Stephen Colbert and Philosophy - Aaron Allen Schiller [61]
American Democracy, Mass Media, and the Politics of Language
Does contemporary media exclude “speaking truthfully,” parrhesiastically , in American politics?
The manipulation of language in political dialogue is an obvious obstacle to substantive criticism of political orthodoxy. Part of the power of Colbert’s style of political satire is contextual; it relies on the general dissatisfaction of voters with contemporary media and politics. The Colbert Report is modeled on the cable news show with disaffected “talking heads” slanting the news in a partisan direction. This kind of cynical dissatisfaction is expressed on cable news programs that engage their viewers with news “analysis” already constructed for partisan audiences. These pundits represent the worst excesses of partisanship, “framing” information in ways that reinforce such dissatisfaction and detract from informed political dialogue.
In journalism, this practice is called “slanting,” while in politics it’s called “spinning.” Framing, via slanting and spinning, is standard operating procedure in media presentations of information. And it severely inhibits critical and substantive analysis of the status quo. Since both media practitioners and politicians frame political issues in language that promotes affective, emotional, or otherwise irrational analysis for its audience, this tends to promote dissatisfaction with both media and American politics. The excessive reliance on framing, spinning, and slanting information on cable news networks and by politicians is the primary target of Colbert’s political satire.

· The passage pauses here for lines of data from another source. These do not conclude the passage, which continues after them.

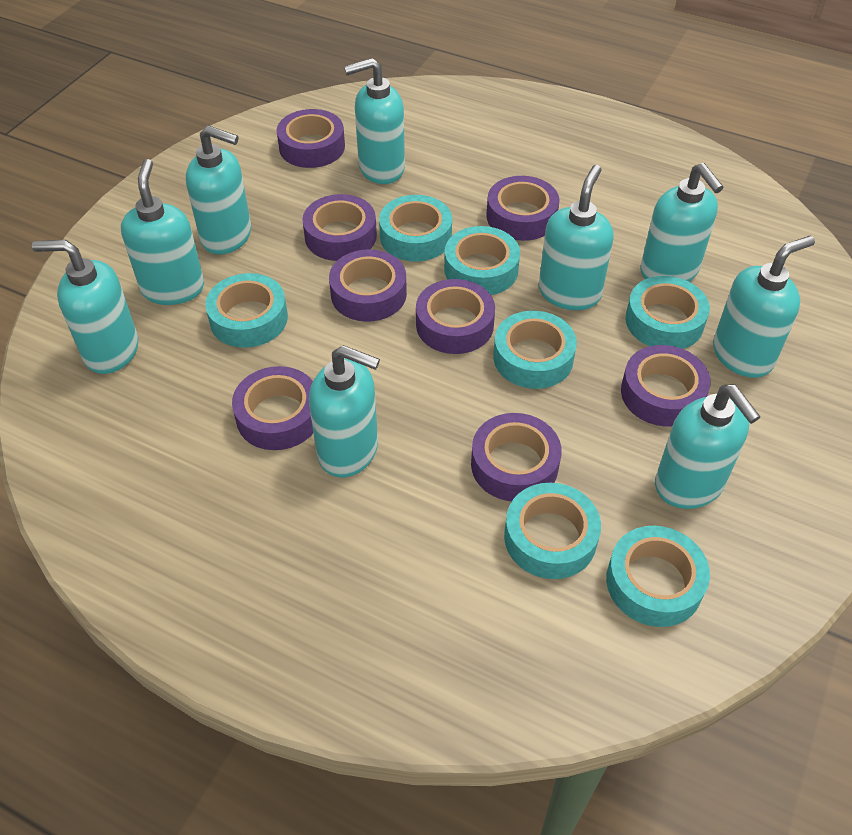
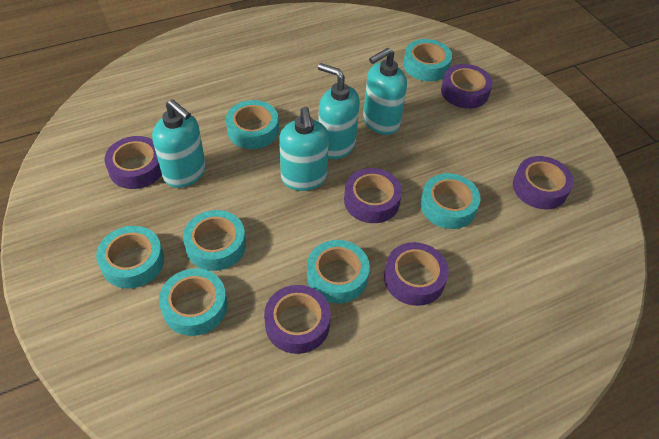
purple tape: [232,366,313,450] [277,109,345,168] [302,194,377,261] [329,249,407,322] [416,279,495,354] [471,413,562,501] [486,176,560,241] [621,345,711,427] = 8 -> [104,136,162,189] [264,285,331,354] [344,168,402,223] [384,242,449,306] [441,64,493,109] [513,156,574,209] = 6
turquoise soap dispenser: [32,240,139,374] [121,159,204,305] [186,125,251,255] [309,345,380,478] [344,58,405,184] [539,165,614,310] [640,163,723,282] [655,385,761,509] [713,236,815,378] = 9 -> [152,99,206,188] [279,107,329,191] [318,63,360,159] [363,48,407,135] = 4

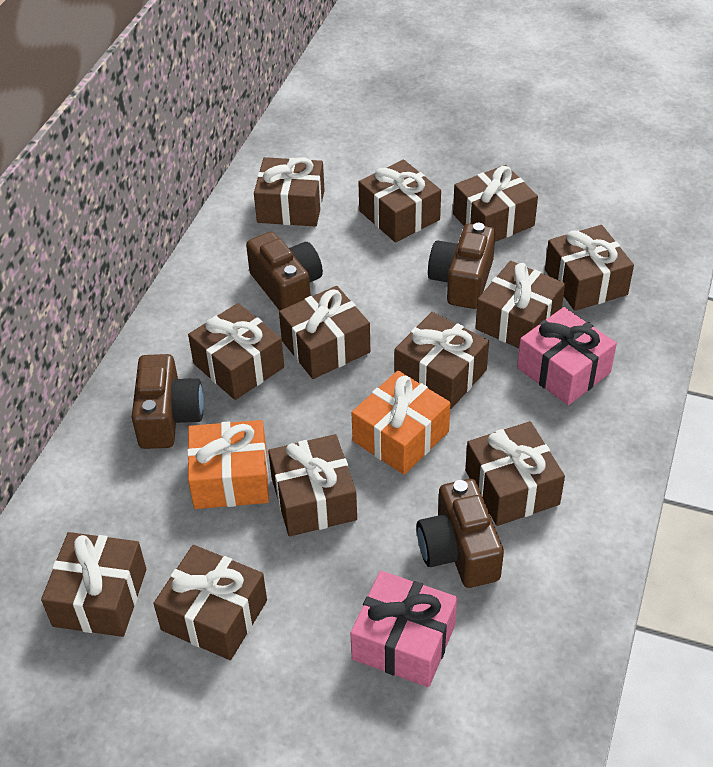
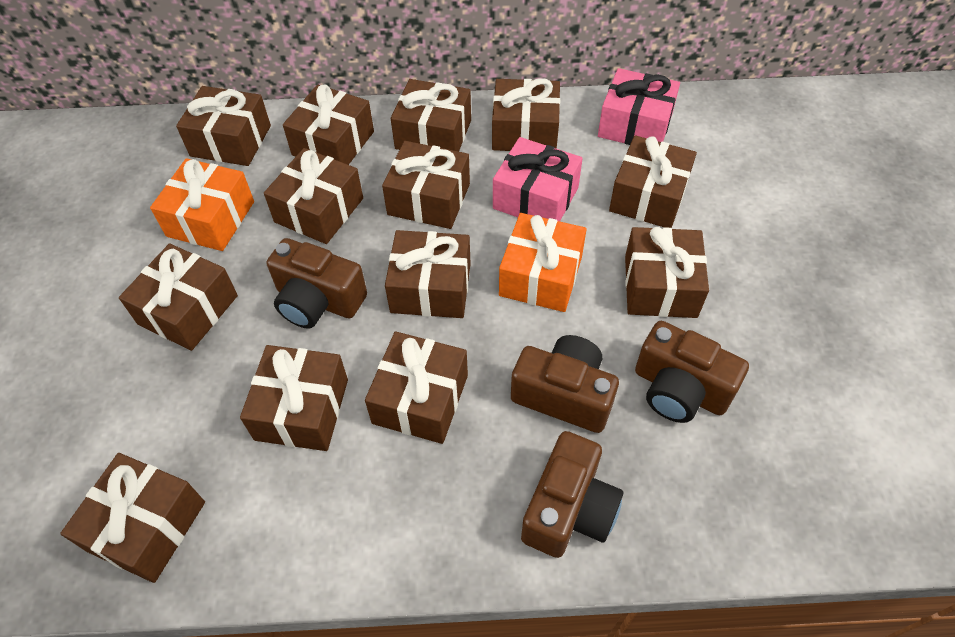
brown gift: [41,532,146,637] [153,545,267,660] [188,303,284,400] [254,157,325,227] [268,434,357,536] [279,286,370,379] [358,160,441,242] [394,312,489,409] [453,165,538,242] [465,421,565,526] [475,261,565,348] [545,225,634,311] = 12 -> [60,453,205,583] [119,243,238,351] [176,86,271,166] [240,345,348,451] [264,148,363,244] [283,84,374,165] [365,331,468,444] [382,141,470,229] [385,230,471,318] [391,79,471,152] [492,78,560,151] [609,135,697,228] [625,227,709,318] = 13

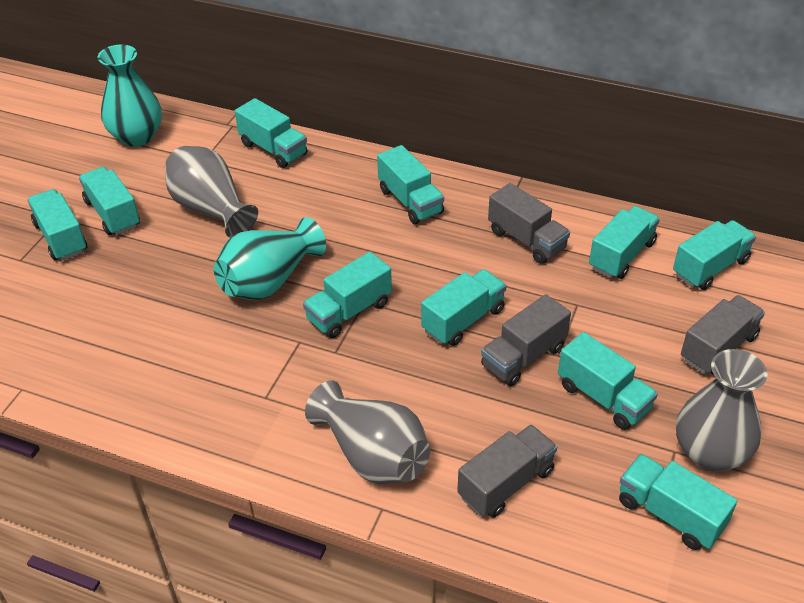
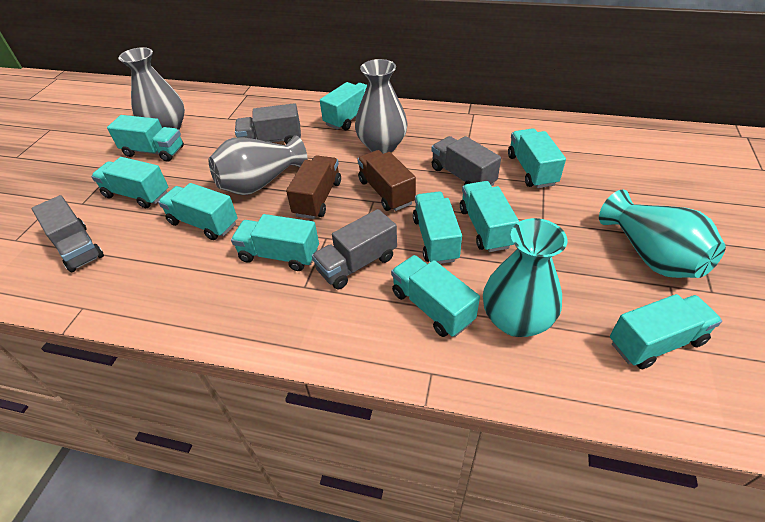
brown truck: none = 0 -> [286,155,341,219] [357,150,416,211] = 2

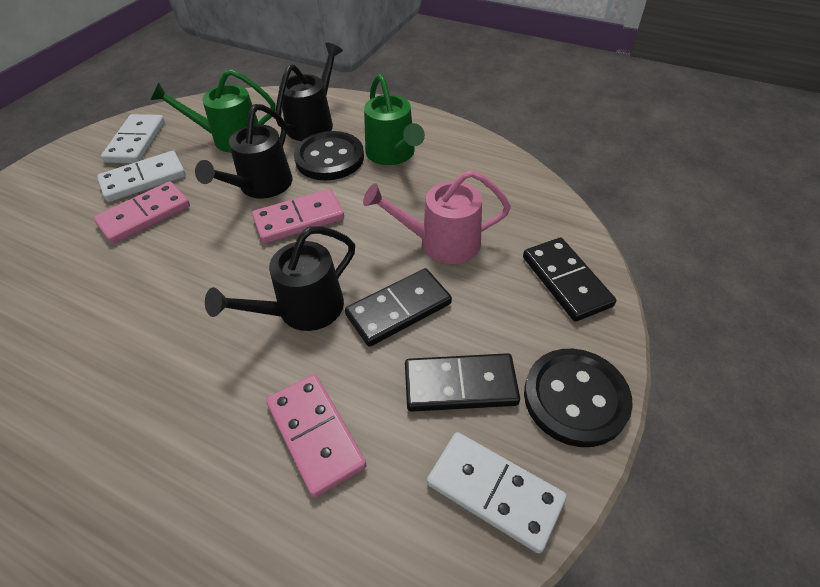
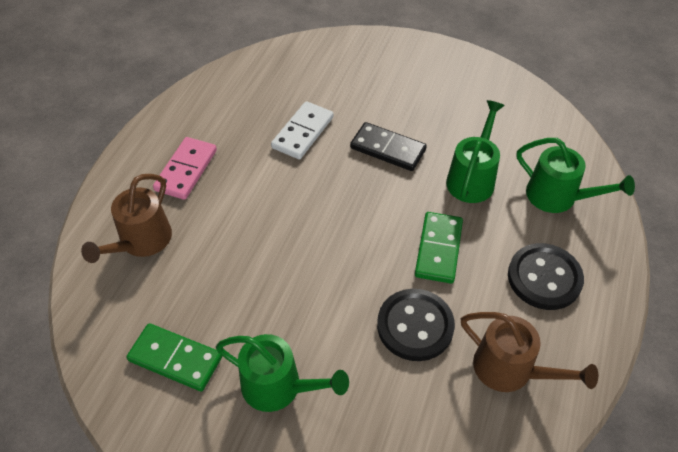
black domino: [345,268,452,347] [405,353,520,412] [523,237,616,322] = 3 -> [350,122,427,171] = 1
black watering can: [195,104,292,199] [205,226,355,331] [276,43,343,141] = 3 -> none = 0
brown watering can: none = 0 -> [81,174,172,263] [461,312,598,392] = 2
green domino: none = 0 -> [127,323,222,391] [415,212,463,284] = 2
green watering can: [151,69,276,153] [364,74,425,165] = 2 -> [216,334,349,412] [446,100,505,203] [517,138,635,213] = 3
pink domino: [93,181,190,244] [252,189,344,243] [266,374,367,498] = 3 -> [153,137,217,200] = 1
pink watering can: [363,170,511,264] = 1 -> none = 0
white domino: [97,151,186,202] [101,114,165,163] [427,432,567,554] = 3 -> [271,101,334,159] = 1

This “politics of language” controls the outcome of communication between media, politicians, viewers, and voters. For example, media practitioners and politicians rely extensively on sound bites developed for popular consumption by political marketers using focus groups. Individuals participate in such focus groups with the good intentions of civic-minded voters, but the outcome of this market-driven political medium is the self-fulfilling prophecy of an impoverished political dialogue.
Both media practitioners and politicians engage in the manipulation of language in order to emphasize particular controversies that highlight strengths, downplay weaknesses, and castigate the opposition. Media-driven politics elicits information from viewers and voters alike, but closer analysis reveals that manipulation, distortion, and outright falsification actually describes the relationship between media and its representation of public sentiment. Voters often provide feedback to both media and politicians through focus groups that allow political marketers to develop a “language” that connects politicians with the interests and attitudes expressed by their constituents.
Political marketers create the language of politicians from the very words used by voters in these focus groups.120 Yet voters consistently complain that politicians cannot be trusted because they say only what they think will be popular with voters. They call politicians “flip-floppers” but themselves rely on the very same sound bites and slogans given to them by media practitioners and politicians. Either voters are “flip-floppers” and politicians merely reflect their inconsistencies, or politicians “flip-flop” because they want to engage different voters who want different things at different times, or even incompatible things at the same time! Either way, the relationship between media practices and American democracy suffers from inconsistency, incoherence, and intellectual schizophrenia.